Waynesville-St. Robert Regional Airport , also known as Forney Field, is a public and military use airport located at Fort Leonard Wood in Pulaski County, Missouri, United States. The airport's passenger terminal is operated under the control of the U.S. Army and general aviation is under the direction of a board named by the cities of Waynesville and St. Robert. Formerly known as Waynesville Regional Airport at Forney Field, it is served by one commercial airline with scheduled service subsidized by the Essential Air Service program.

It is included in the National Plan of Integrated Airport Systems for 2021–2025, which categorized it as a non-primary commercial service airport (between 2,500 and 10,000 enplanements per year).

== History ==
During World War II the airfield was used by the United States Army Air Forces. It was known as Forney Army Airfield until 1998. It was attached to Fort Leonard Wood and was part of the Army Service Forces.

== Facilities and aircraft ==
Waynesville-St. Robert Regional Airport covers an area of 237 acres (96 ha) at an elevation of 1,159 feet (353 m) above mean sea level. It has one runway designated 15/33 with an asphalt surface measuring 6,037 by 150 feet (1,840 x 46 m). For the 12-month period ending December 31, 2016, the airport had 25,807 aircraft operations, an average of 71 per day: 50% military, 32% general aviation and 18% scheduled commercial. In June 2021, there were 14 aircraft based at this airport: 9 single-engine and 5 military.

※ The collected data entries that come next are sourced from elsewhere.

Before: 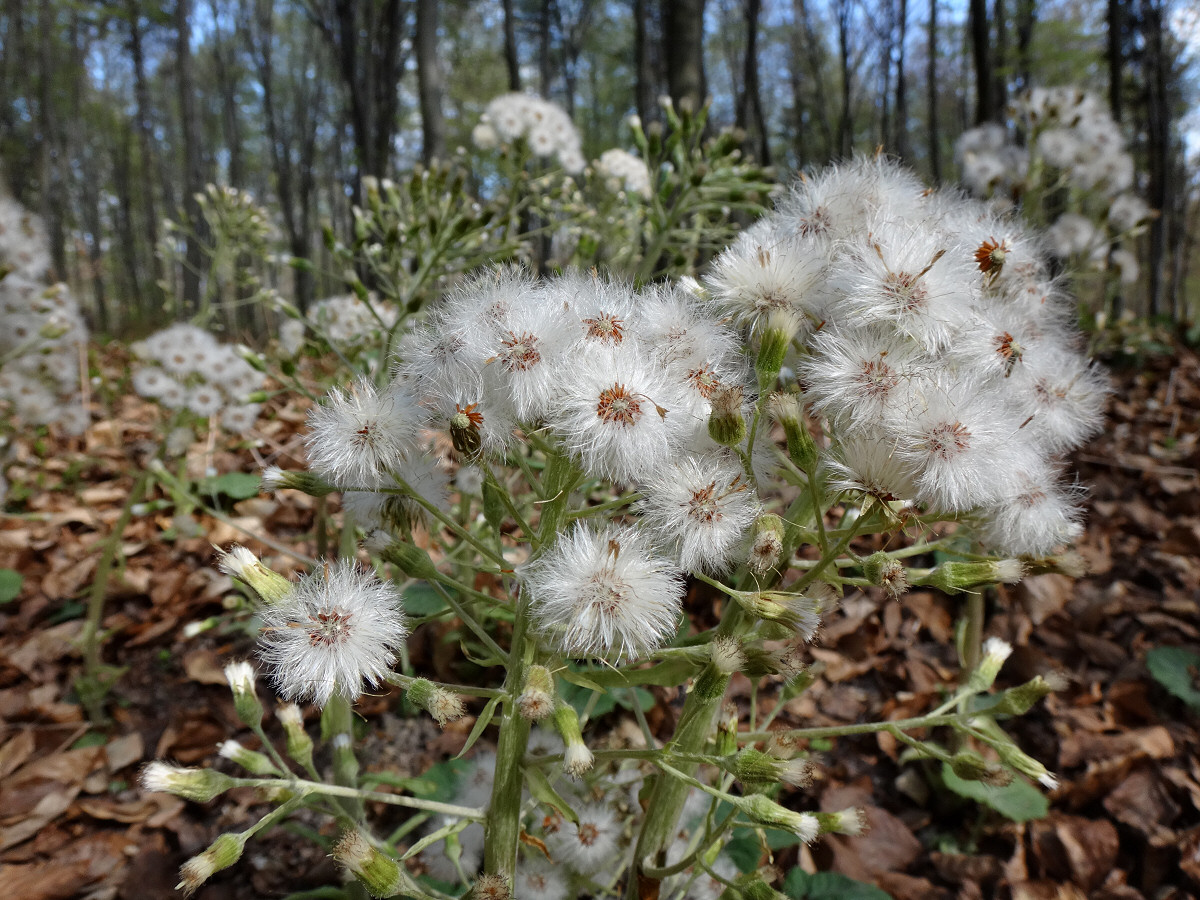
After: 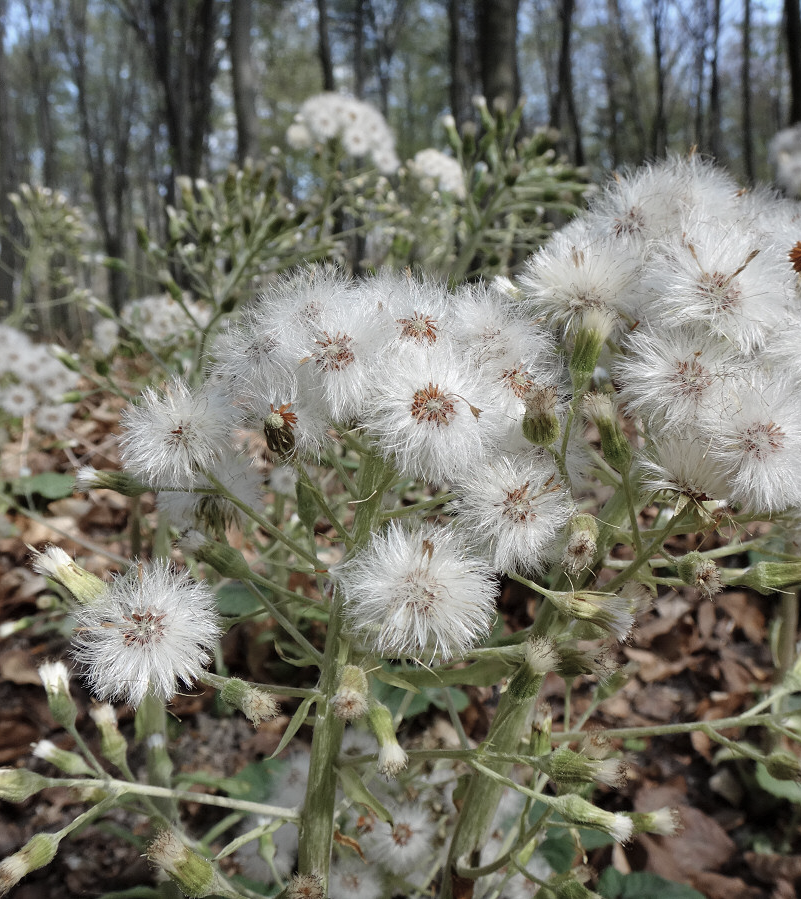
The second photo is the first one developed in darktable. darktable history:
crop and rotate: left 15.523%, right 17.718%
color correction: highlights b* 0.015, saturation 0.623
contrast brightness saturation: contrast 0.032, brightness 0.064, saturation 0.122
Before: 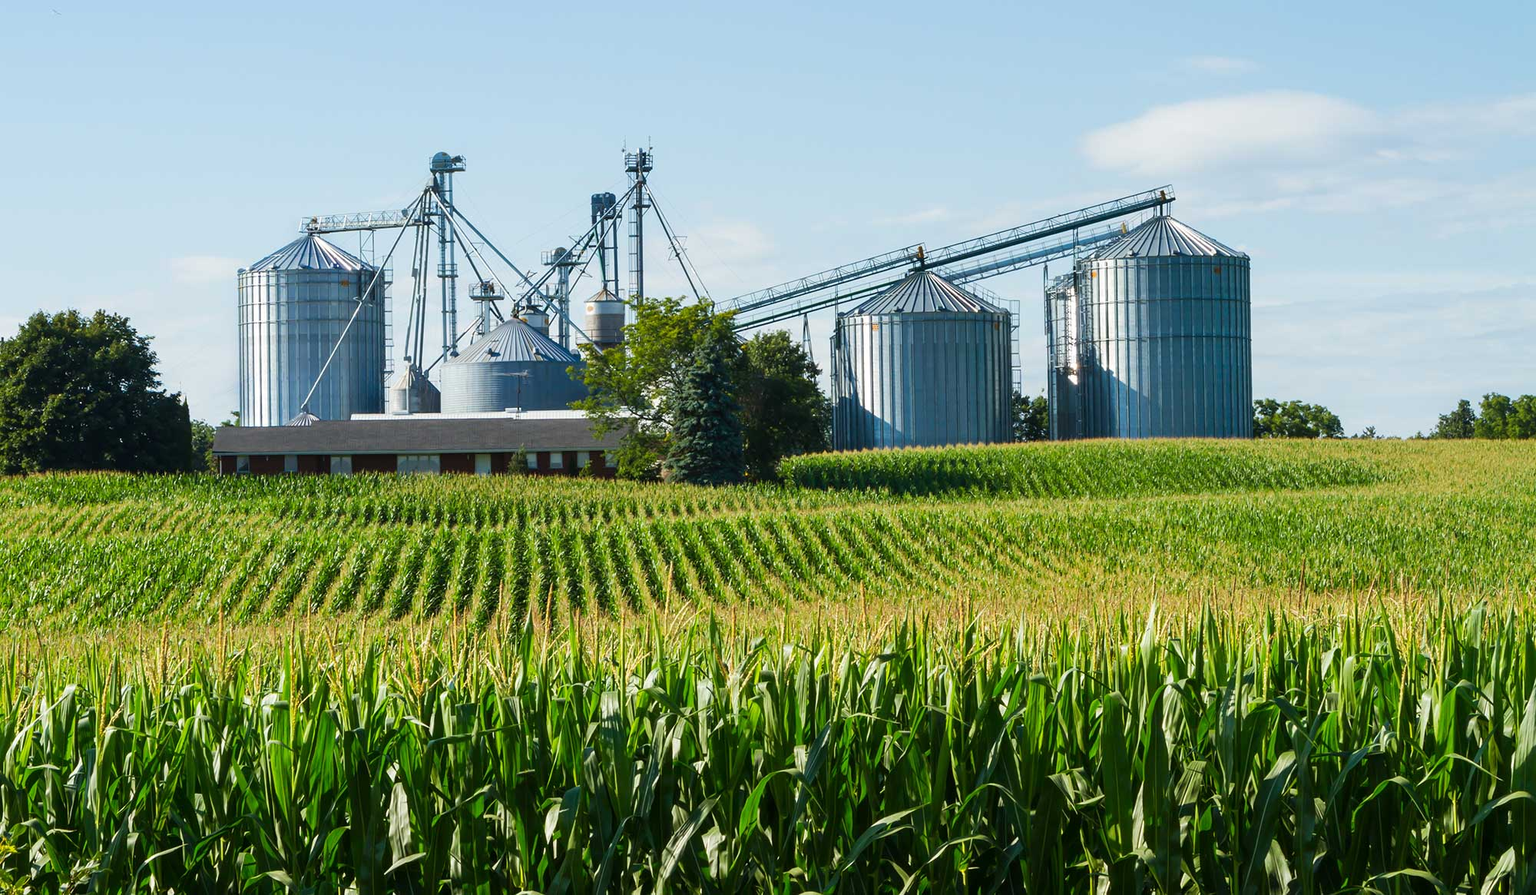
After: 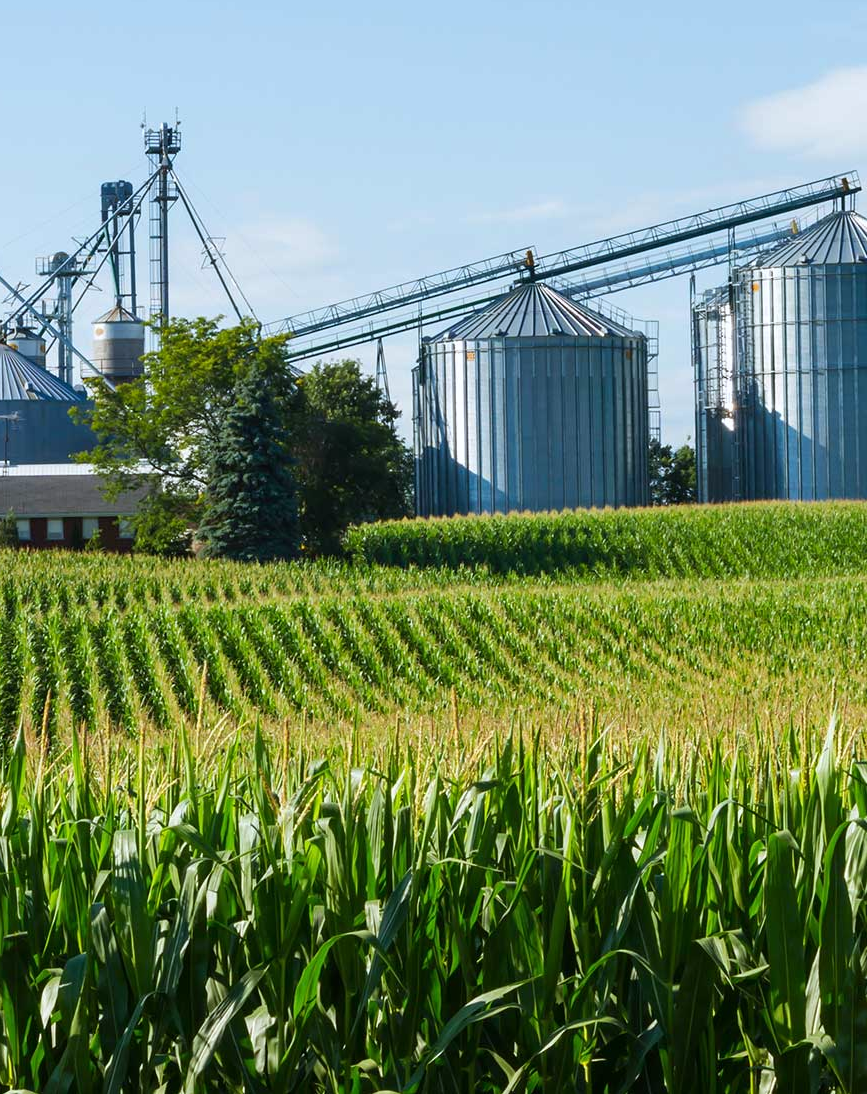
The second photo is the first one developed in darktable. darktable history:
crop: left 33.452%, top 6.025%, right 23.155%
white balance: red 0.976, blue 1.04
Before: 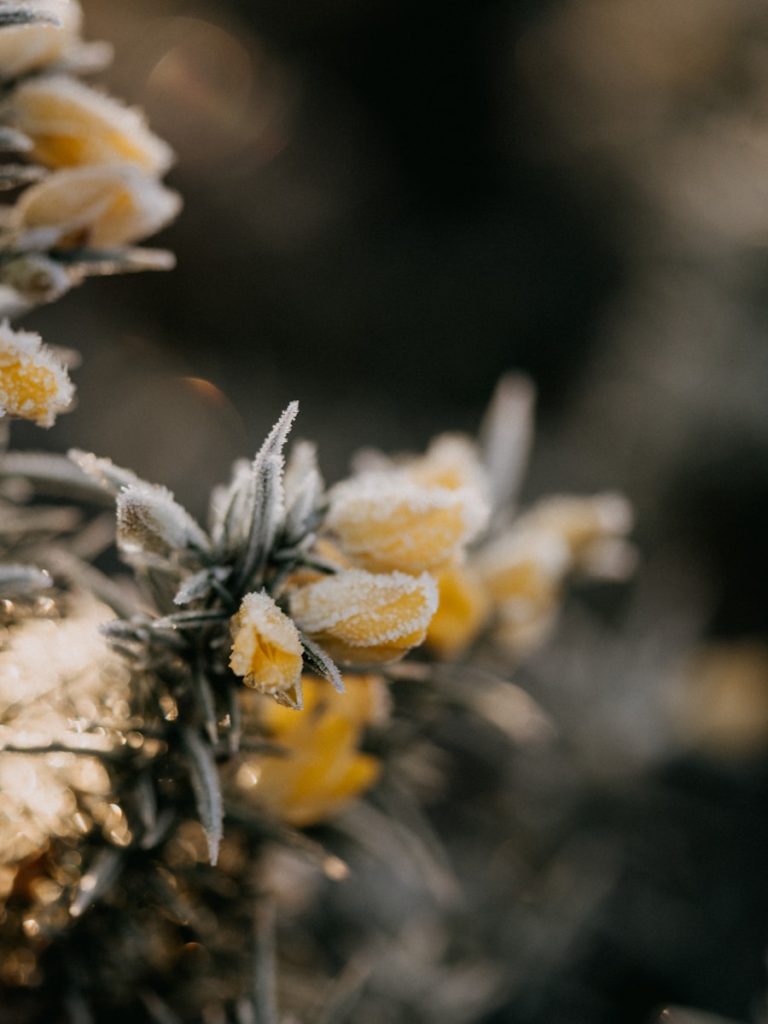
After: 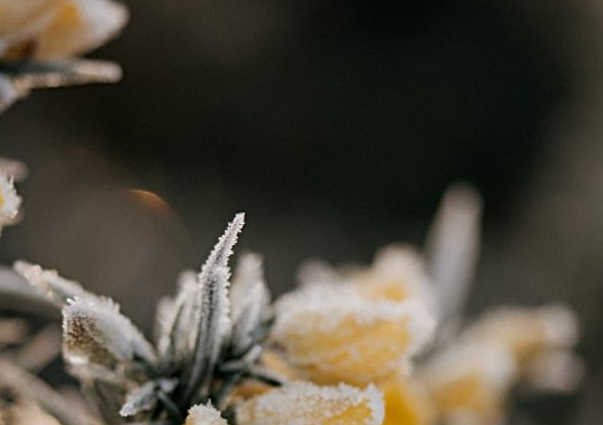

== Airline and destinations ==

| Airlines | Destinations | Refs. |
|---|---|---|
| Contour Airlines | Chicago–O'Hare, Dallas/Fort Worth, Nashville |  |

== Statistics ==

Passenger boardings (enplanements) by year, as per the FAA
| Year | 2009 | 2010 | 2011 | 2012 | 2013 | 2014 | 2015 | 2016 | 2017 | 2018 | 2019 | 2020 | 2021 |
|---|---|---|---|---|---|---|---|---|---|---|---|---|---|
| Enplanements | 4,869 | 4,159 | 6,978 | 7,894 | 8,325 | 8,281 | 8,065 | 8,108 | 9,078 | 7,717 | 5,404 | 9,666 | 11,340 |
| Change | 01.78% | 014.58% | 067.78% | 013.13% | 05.46% | 00.53% | 02.61% | 00.53% | 011.96% | 014.99% | 029.97% | 078.87% | 017.32% |
| Airline | Great Lakes Airlines | Great Lakes Airlines | Cape Air | Cape Air | Cape Air | Cape Air | Cape Air | Cape Air | Cape Air | Cape Air | Contour Airlines | Contour Airlines United Express | United Express |
| Destination(s) | Kansas City St. Louis | Kansas City St. Louis | St. Louis | St. Louis | St. Louis | St. Louis | St. Louis | St. Louis | St. Louis | St. Louis | St. Louis | St. Louis Chicago–O'Hare | Chicago–O'Hare |

==Accidents and incidents==
- On August 4, 1955, American Airlines Flight 476, a Convair CV-240 flying from Tulsa to New York crashed while attempting an emergency landing at Fort Leonard Wood, Missouri, after the No. 2 engine caught fire. While descending the right wing caught fire and eventually failed, crashing in a forest 1 km NW of the airport. All 30 occupants (3 crew, 27 passengers) died. The investigation revealed a defective cylinder in the No. 2 engine failed, causing the fire.